The 2011 Food Safety Modernization Act directed FDA to reform its food safety regulations. The agency issued a final rule in 2015 that gave growers until early this year, rolling into 2022, to test water quality. But the FDA delayed implementing the rule last year.

"FDA must end these delays and promptly finish any revisions to the initial water standard," Pew's Eskin said.

Also last year, FDA Commissioner Dr. Scott Gottlieb said he was having the agency investigate better ways to use technology to monitor food from farm to table so that outbreaks don’t take weeks or months to trace. The PIRG report supports this and urges FDA to move quickly.
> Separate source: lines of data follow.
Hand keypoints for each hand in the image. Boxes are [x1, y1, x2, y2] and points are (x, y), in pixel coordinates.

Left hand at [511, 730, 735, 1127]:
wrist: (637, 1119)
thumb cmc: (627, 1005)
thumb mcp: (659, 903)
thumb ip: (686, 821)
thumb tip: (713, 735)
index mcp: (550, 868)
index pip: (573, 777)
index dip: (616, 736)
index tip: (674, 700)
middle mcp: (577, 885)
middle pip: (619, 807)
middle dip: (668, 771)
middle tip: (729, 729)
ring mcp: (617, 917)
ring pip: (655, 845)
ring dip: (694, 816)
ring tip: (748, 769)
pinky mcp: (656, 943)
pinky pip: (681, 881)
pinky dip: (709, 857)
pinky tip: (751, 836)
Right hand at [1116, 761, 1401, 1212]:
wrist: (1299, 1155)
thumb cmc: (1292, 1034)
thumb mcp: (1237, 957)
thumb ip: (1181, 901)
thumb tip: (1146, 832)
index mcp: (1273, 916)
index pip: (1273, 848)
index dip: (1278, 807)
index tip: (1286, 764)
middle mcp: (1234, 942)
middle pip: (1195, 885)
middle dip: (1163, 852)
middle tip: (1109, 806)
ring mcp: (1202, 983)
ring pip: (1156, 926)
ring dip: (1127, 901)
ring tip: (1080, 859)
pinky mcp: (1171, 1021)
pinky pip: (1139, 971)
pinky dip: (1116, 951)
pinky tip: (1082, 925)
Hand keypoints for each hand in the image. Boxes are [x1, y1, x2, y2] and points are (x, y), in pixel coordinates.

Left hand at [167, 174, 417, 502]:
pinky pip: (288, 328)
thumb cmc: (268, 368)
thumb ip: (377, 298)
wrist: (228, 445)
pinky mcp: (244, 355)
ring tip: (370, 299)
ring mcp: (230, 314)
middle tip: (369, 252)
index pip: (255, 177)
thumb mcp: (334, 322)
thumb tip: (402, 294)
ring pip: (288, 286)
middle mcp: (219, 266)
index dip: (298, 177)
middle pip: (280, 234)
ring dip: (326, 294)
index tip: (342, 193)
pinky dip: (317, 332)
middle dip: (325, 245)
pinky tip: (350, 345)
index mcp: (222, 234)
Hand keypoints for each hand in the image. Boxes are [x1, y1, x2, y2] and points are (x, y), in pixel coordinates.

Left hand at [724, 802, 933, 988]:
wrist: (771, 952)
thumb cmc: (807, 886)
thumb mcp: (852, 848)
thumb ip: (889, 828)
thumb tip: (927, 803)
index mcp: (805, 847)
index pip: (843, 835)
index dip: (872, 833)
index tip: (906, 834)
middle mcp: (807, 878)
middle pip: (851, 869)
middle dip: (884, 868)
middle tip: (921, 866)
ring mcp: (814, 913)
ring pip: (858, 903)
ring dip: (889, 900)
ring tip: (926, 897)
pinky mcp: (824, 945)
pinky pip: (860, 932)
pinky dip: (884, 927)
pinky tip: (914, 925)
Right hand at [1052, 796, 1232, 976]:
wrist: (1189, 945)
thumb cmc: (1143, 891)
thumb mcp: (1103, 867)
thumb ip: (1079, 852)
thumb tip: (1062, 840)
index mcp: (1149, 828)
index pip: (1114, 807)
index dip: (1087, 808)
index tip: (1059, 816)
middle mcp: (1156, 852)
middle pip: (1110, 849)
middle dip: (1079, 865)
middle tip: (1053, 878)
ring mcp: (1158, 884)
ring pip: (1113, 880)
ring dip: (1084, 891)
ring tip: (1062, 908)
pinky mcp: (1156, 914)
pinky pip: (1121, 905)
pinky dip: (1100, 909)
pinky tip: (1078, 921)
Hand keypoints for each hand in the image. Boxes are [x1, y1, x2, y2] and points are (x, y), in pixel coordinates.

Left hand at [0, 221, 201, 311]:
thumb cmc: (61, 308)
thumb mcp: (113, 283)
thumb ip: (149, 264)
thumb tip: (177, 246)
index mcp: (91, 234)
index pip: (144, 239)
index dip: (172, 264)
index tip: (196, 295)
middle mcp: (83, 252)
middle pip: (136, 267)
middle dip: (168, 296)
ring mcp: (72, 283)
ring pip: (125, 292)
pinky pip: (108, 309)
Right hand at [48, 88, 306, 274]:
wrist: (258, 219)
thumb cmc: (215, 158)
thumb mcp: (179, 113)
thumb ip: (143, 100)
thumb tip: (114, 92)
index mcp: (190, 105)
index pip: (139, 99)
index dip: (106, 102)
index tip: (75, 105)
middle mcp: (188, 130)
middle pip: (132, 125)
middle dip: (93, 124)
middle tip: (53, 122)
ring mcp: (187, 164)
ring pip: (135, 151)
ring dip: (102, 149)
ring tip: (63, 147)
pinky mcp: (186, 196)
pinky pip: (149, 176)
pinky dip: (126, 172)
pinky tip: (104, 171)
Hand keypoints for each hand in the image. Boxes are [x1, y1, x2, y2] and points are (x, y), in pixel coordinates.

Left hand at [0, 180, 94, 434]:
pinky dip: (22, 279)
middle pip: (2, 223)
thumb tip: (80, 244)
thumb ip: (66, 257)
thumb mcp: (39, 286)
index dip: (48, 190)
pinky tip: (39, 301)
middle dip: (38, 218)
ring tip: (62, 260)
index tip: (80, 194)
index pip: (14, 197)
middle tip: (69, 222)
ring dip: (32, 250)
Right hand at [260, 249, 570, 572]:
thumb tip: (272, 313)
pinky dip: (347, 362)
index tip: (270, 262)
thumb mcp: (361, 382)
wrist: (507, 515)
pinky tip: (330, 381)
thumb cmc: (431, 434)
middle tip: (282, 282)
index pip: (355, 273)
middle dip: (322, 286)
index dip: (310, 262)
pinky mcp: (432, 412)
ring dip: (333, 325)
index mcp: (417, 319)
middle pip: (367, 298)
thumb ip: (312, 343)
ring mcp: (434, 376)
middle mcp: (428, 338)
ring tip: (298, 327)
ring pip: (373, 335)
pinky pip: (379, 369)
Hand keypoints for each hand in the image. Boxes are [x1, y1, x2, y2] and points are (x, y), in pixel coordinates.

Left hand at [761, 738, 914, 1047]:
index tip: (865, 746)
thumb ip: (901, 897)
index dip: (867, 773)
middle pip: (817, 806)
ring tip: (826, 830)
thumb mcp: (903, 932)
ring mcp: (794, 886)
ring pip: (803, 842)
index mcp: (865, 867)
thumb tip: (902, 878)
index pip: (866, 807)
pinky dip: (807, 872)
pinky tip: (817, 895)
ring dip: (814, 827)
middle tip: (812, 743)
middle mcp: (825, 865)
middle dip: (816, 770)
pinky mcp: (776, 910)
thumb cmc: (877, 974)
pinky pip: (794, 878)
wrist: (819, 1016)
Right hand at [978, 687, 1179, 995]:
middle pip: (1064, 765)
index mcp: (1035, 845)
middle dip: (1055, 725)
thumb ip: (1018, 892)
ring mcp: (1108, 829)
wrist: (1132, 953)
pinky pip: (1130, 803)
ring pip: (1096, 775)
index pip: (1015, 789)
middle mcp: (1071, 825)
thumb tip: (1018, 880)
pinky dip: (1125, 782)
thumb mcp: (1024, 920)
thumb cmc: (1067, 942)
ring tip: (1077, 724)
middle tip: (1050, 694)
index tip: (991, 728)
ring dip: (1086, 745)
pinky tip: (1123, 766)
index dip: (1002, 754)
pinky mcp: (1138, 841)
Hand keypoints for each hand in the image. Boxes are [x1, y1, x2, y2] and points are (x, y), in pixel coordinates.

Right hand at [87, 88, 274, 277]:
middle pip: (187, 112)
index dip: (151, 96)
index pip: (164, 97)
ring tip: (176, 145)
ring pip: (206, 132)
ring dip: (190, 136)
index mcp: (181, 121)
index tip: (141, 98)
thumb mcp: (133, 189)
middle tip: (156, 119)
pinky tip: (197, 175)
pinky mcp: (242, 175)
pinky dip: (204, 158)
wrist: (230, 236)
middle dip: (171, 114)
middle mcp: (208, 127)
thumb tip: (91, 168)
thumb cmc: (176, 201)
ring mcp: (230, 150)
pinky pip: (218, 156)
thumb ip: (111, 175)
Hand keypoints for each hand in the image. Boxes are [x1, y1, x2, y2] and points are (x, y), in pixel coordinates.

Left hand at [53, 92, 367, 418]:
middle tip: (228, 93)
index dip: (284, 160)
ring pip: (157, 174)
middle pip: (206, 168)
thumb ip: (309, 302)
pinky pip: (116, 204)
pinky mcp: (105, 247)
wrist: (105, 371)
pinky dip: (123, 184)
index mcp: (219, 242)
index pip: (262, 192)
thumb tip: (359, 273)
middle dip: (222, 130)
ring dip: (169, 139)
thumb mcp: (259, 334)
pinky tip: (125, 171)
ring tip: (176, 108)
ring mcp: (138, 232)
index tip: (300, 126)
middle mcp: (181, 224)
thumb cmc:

“It could take weeks to locate the source of an outbreak in something like fruit and vegetables by which time dozens of people could have gotten sick because the food is perishable,” the report reads.

“Delays risk serious health consequences and point to the need to streamline the process of agriculture supply chain transparency.”

Even when the food is not perishable, it can take weeks and months to recall. Honey Smacks cereal was recalled last June, but the CDC kept finding affected product on store shelves well into the fall.

“When risky products make it to stores, we need to ensure that removing products from shelves, company stocks, and consumers’ homes happens completely and at lightning speed,” the report reads.

Contaminated food is an extremely common problem. The CDC estimates that germs in food make 48 million Americans sick every year — that’s one out of six people. About 128,000 are made sick enough to be hospitalized, and 3,000 die.